Document section:

Studio album by Gerald Levert
- Released: October 15, 1991
- Studio: Right Tracks (Cleveland, Ohio); Soundworks (New York City, New York);
- Genre: R&B
- Length: 61:53
- Label: EastWest
- Producer: Marc Gordon; Gerald Levert; Edwin "Tony" Nicholas;

Gerald Levert chronology
|  | Private Line (1991) | Groove On (1994) |

= Private Line (album) =

Private Line is the debut solo album by Gerald Levert, following his tenure with the group LeVert. It was released by EastWest Records on October 15, 1991, in the United States. The album reached number one on the US Top R&B/Hip-Hop Albums where it spent two weeks atop in 1992. Private Line also topped the Top Heatseekers album chart and peaked at number 48 on the Billboard 200. It spawned four singles: the title track, "School Me," "Can U Handle It" and "Baby Hold On to Me," the last of which is a duet with his father, Eddie Levert.

Given entries:
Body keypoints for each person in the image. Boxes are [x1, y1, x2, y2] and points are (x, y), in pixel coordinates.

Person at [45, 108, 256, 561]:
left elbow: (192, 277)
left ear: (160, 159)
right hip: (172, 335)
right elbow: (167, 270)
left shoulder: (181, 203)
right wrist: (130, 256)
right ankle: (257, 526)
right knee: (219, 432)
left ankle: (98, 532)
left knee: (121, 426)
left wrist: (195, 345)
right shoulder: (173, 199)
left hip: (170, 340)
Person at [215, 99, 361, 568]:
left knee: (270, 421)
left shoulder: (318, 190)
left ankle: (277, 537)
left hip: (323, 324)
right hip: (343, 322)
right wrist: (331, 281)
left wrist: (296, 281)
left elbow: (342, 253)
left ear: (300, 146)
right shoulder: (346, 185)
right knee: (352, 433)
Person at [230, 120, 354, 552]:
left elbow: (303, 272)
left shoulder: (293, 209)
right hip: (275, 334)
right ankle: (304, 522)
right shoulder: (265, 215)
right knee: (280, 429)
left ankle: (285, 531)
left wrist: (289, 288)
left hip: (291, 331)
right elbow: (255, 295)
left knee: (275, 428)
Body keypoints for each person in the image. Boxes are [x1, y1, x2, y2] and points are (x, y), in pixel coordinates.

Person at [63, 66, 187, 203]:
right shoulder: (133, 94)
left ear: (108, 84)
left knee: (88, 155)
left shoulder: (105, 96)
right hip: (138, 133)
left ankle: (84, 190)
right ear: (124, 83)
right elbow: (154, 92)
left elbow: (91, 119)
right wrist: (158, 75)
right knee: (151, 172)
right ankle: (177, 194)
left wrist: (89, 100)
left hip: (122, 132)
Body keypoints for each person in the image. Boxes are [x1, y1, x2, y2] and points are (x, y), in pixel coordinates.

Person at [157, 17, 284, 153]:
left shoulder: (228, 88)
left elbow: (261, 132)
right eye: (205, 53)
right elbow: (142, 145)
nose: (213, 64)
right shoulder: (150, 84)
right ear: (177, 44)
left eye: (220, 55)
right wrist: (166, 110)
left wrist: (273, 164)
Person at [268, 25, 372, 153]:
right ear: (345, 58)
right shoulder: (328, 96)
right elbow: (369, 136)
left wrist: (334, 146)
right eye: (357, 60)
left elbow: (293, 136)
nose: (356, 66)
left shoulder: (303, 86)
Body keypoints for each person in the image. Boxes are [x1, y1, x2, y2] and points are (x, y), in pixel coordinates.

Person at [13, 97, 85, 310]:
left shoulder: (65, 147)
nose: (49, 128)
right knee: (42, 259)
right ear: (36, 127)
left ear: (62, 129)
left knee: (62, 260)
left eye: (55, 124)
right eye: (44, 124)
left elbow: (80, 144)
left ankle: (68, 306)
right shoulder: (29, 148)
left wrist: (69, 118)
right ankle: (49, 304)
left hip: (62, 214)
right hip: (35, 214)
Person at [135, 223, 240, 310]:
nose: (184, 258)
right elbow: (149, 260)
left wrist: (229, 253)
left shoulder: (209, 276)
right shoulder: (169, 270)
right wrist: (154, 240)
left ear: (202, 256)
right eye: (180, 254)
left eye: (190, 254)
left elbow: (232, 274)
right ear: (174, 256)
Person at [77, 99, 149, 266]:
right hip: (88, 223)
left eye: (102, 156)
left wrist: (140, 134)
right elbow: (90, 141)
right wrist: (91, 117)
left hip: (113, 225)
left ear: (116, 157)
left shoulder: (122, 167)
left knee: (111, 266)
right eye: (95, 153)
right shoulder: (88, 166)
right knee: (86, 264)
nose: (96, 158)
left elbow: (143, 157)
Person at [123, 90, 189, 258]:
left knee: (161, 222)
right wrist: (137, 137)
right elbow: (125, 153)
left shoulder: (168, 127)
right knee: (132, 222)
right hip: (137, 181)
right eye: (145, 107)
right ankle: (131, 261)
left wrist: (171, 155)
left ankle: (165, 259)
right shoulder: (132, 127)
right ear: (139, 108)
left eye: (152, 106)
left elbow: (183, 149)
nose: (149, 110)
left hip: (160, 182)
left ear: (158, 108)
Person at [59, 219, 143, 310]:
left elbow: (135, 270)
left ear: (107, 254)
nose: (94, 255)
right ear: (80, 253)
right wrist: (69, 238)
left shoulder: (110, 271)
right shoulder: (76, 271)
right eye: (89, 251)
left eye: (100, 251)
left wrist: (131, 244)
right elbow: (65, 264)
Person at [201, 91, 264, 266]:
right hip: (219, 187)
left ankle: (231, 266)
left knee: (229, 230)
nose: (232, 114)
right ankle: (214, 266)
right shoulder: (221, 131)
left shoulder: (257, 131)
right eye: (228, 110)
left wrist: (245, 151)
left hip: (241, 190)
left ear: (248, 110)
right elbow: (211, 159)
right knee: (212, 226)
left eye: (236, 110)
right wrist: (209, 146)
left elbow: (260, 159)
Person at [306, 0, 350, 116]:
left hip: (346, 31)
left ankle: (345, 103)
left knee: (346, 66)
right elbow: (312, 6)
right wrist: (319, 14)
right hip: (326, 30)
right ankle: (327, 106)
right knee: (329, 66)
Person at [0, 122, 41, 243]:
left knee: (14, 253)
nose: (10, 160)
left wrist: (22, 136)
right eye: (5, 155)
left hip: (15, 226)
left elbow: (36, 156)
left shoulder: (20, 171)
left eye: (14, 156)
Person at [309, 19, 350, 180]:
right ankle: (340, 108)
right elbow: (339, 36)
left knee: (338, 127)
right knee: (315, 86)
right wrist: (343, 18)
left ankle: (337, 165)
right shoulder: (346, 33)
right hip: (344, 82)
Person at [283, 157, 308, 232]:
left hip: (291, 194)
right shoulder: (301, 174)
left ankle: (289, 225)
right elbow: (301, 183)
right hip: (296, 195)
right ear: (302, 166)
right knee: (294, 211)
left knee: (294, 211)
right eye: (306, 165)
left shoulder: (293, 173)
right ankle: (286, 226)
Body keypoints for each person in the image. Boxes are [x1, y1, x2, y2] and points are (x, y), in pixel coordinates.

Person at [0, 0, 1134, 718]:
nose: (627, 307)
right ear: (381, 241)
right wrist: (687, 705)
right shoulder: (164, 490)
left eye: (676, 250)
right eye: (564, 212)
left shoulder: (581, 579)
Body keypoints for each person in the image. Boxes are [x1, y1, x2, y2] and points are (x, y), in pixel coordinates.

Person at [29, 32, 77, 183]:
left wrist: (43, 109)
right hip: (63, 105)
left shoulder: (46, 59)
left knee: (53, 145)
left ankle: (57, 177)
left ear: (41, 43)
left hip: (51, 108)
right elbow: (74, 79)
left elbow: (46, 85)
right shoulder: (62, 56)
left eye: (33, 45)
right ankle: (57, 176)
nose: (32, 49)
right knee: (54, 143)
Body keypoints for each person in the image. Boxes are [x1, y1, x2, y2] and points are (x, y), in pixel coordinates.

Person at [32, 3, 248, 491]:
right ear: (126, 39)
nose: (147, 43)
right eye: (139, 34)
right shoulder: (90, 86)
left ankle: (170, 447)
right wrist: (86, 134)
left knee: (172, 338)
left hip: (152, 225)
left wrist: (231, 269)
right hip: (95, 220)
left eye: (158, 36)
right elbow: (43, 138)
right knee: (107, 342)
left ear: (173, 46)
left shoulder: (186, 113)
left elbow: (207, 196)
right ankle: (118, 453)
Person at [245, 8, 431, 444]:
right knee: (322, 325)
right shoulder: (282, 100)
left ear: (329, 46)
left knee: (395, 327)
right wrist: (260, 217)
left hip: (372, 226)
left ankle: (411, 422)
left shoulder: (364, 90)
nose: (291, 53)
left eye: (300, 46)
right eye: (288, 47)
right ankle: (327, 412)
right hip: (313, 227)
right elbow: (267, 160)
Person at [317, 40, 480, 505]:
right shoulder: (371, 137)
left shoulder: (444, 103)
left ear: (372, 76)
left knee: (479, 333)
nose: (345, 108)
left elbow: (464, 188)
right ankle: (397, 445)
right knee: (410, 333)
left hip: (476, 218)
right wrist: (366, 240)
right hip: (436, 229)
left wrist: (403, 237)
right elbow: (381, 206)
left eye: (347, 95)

Problem set:
a. List the four singles that the Private Line album article says came from the album.
b. Pick up the Private Line album article after its last sentence and continue writing it.
The items have no connection to the Private Line album article.

Answers to each task:
a. "Private Line", "School Me", "Can U Handle It" and "Baby Hold On to Me".

b.
Professional ratings
Review scores
| Source | Rating |
| AllMusic | Star |

== Track listing ==

| No. | Title | Writer(s) | Producer(s) | Length |
|---|---|---|---|---|
| 1. | "Private Line" | Gerald Levert; Edwin "Tony" Nicholas; | Levert; Nicholas; | 5:41 |
| 2. | "School Me" | Levert; Nicholas; | Levert; Nicholas; | 5:55 |
| 3. | "Baby Hold On to Me" (duet with Eddie Levert) | Levert; Nicholas; | Levert; Nicholas; | 5:42 |
| 4. | "Can You Handle It" | Levert; Nicholas; | Levert; Nicholas; | 4:50 |
| 5. | "Shootin' the Breeze" | Levert; Nicholas; | Levert; Nicholas; | 4:16 |
| 6. | "I Wanna Be Bad" | Levert; Nicholas; | Levert; Nicholas; | 4:43 |
| 7. | "Just a Little Something" | Levert; Marc Gordon; | Levert; Gordon; | 5:41 |
| 8. | "Hurting for You" | Levert; Nicholas; | Levert; Nicholas; | 6:02 |
| 9. | "Just Because I'm Wrong" | Levert; Nicholas; | Levert; Nicholas; | 4:42 |
| 10. | "Hugs & Kisses" | Levert; Nicholas; | Levert; Nicholas; | 4:12 |
| 11. | "You Oughta Be with Me" | Levert; Gordon; | Levert; Gordon; | 4:37 |
| 12. | "Private Line" (Radio Club Remix) | Levert; Nicholas; | Levert; Nicholas; | 4:55 |

== Personnel ==
- Gerald Levert – vocals, backing vocals, vocal arrangements
- Marc Gordon – keyboards (1, 7, 11), keyboard programming (1, 7, 11), sequencing (1, 7, 11), drums (1, 7, 11)
- Edwin "Tony" Nicholas – keyboards (1–6, 8–10), keyboard programming (1–6, 8–10), sequencing (1–6, 8–10), drums (1–6, 8–10)
- Randy Bowland – guitars (2–7, 9–11)
- Cliff Colson – bass guitar (2, 3, 7)
- Bill Ransom – percussion (5)
- Russell Thompson – saxophone (2)
- John Brinson – string arrangements (7, 8)
- Eddie Levert – vocals (3)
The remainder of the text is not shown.